===== TEKST DO PRZECZYTANIA

Była noc może wczesne rano, czy raczej około południa a może pora zachmurzonego  zmierzchu, straszną zimą, w zenicie lata, wczesną wiosną czy jesienią… Nie wiem być może czuwałem albo spałem czy tylko chciałem wejść w senne marzenia  i słyszę wpadających do mieszkania, pytam: o co chodzi? I słyszę jednoznacznie brzmiące słowa: Musimy porozmawiać!  Pytam o czym? … i słyszę o życiu.

9 lut 2024

biały smok

 10 lutego(jutro) w kalendarzu chińskim zaczyna się Rok smoka. Czy będzie zionął ogniem jak to smok, a już znaczna część globu pogrążona jest w odmętach wojennego niszczenia.

Co by się nie działo czyby to ogień spadł na ziemię albo żarzyło słońce z bezchmurnego nieba przemija postać tego co jest a wraz z nią my. Musi być jakiś cel tych przemian.

Za oknem wokół latarni zmasowane ciężkie płatki śniegu z deszczem spadają prosto w dół bez zawirowań dobrze, że to nie rakiety. A może śnieg by je gasił jeszcze w powietrzu.

==========

TWOJE ZADANIE
Przepisz dosłownie fragment tekstu powyżej, zaczynając od „10 lutego(jutro) w” i kończąc na „odmętach wojennego niszczenia.”.

===== WPISY ZE ZBIORU

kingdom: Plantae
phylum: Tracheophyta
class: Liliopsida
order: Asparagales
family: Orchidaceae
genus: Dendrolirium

==========
===== WPISY ZE ZBIORU

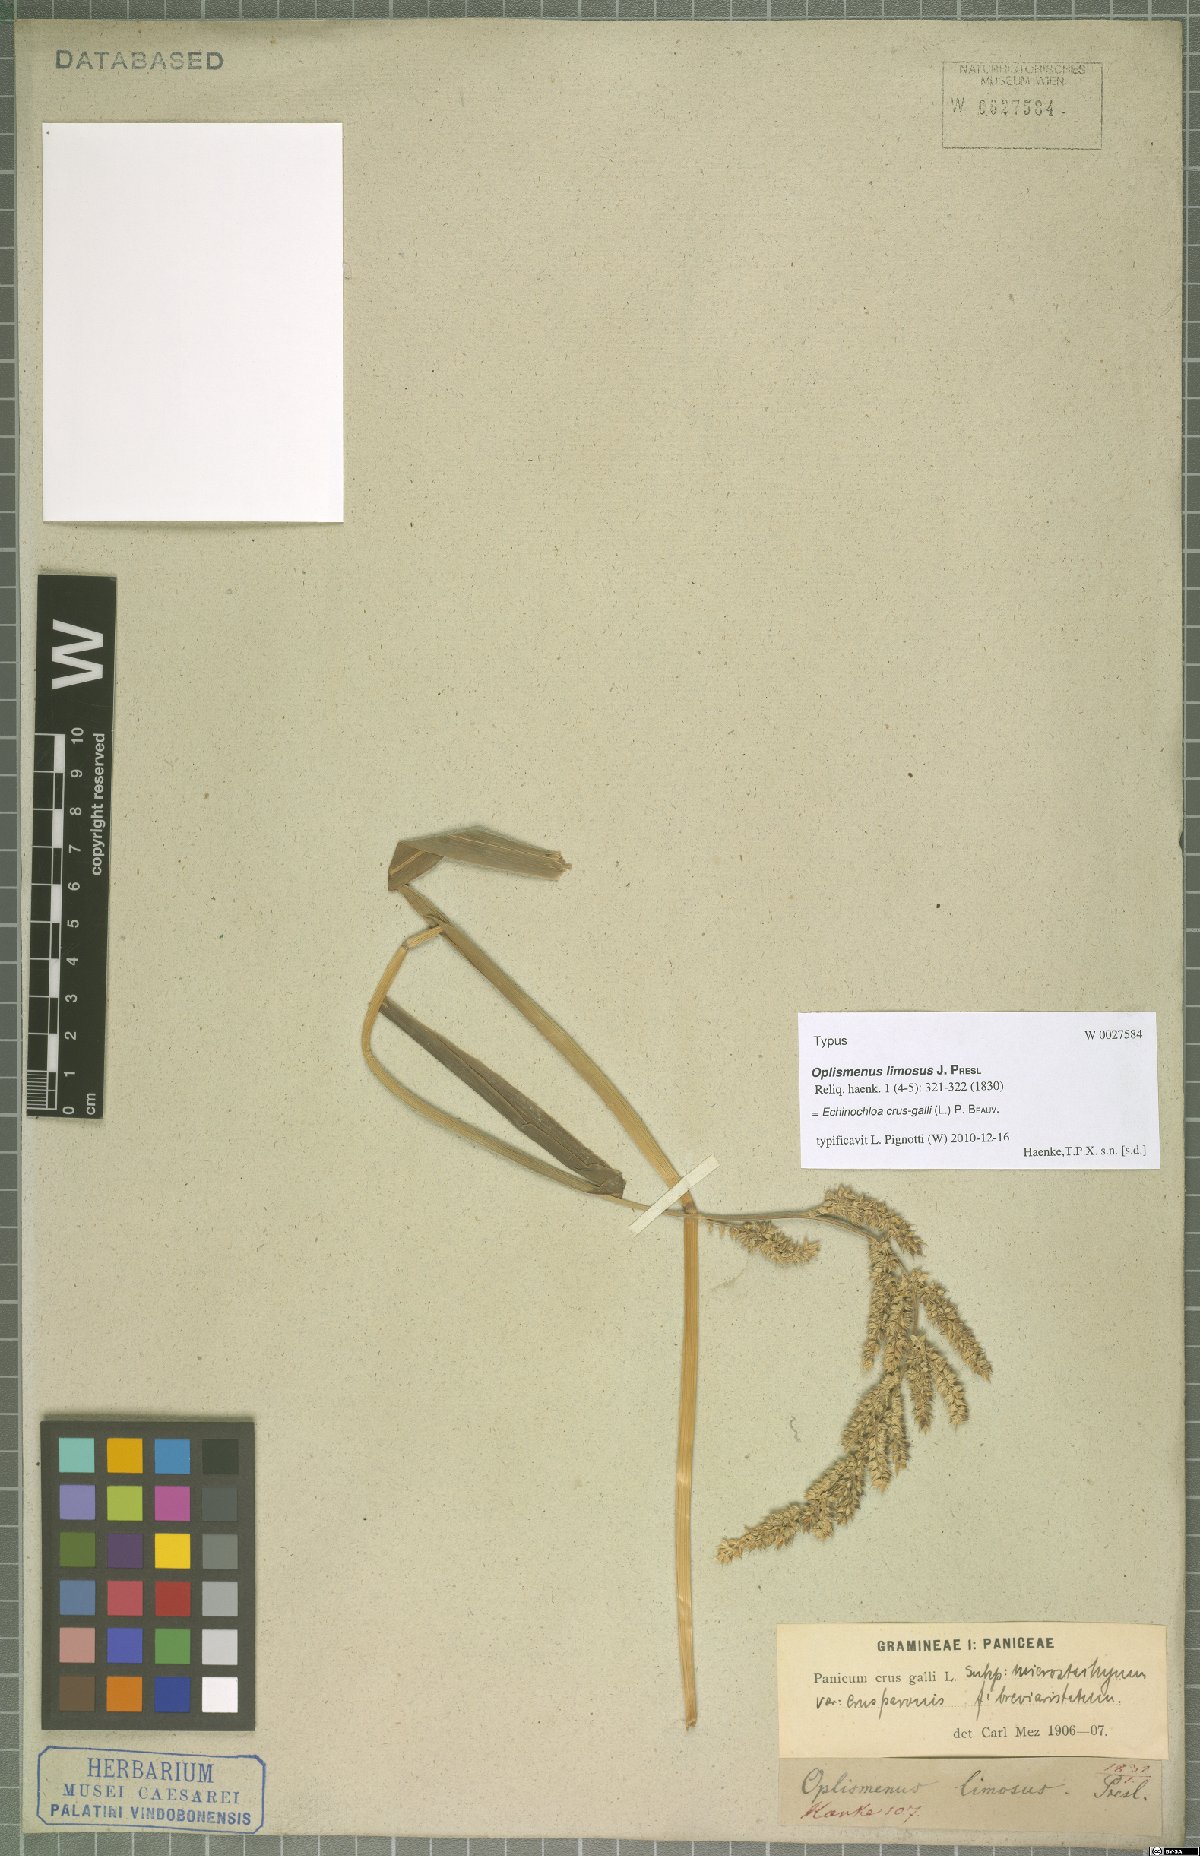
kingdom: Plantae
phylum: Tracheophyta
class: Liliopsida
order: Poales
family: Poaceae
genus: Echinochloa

==========

PEŁNA ODPOWIEDŹ
10 lutego(jutro) w kalendarzu chińskim zaczyna się Rok smoka. Czy będzie zionął ogniem jak to smok, a już znaczna część globu pogrążona jest w odmętach wojennego niszczenia.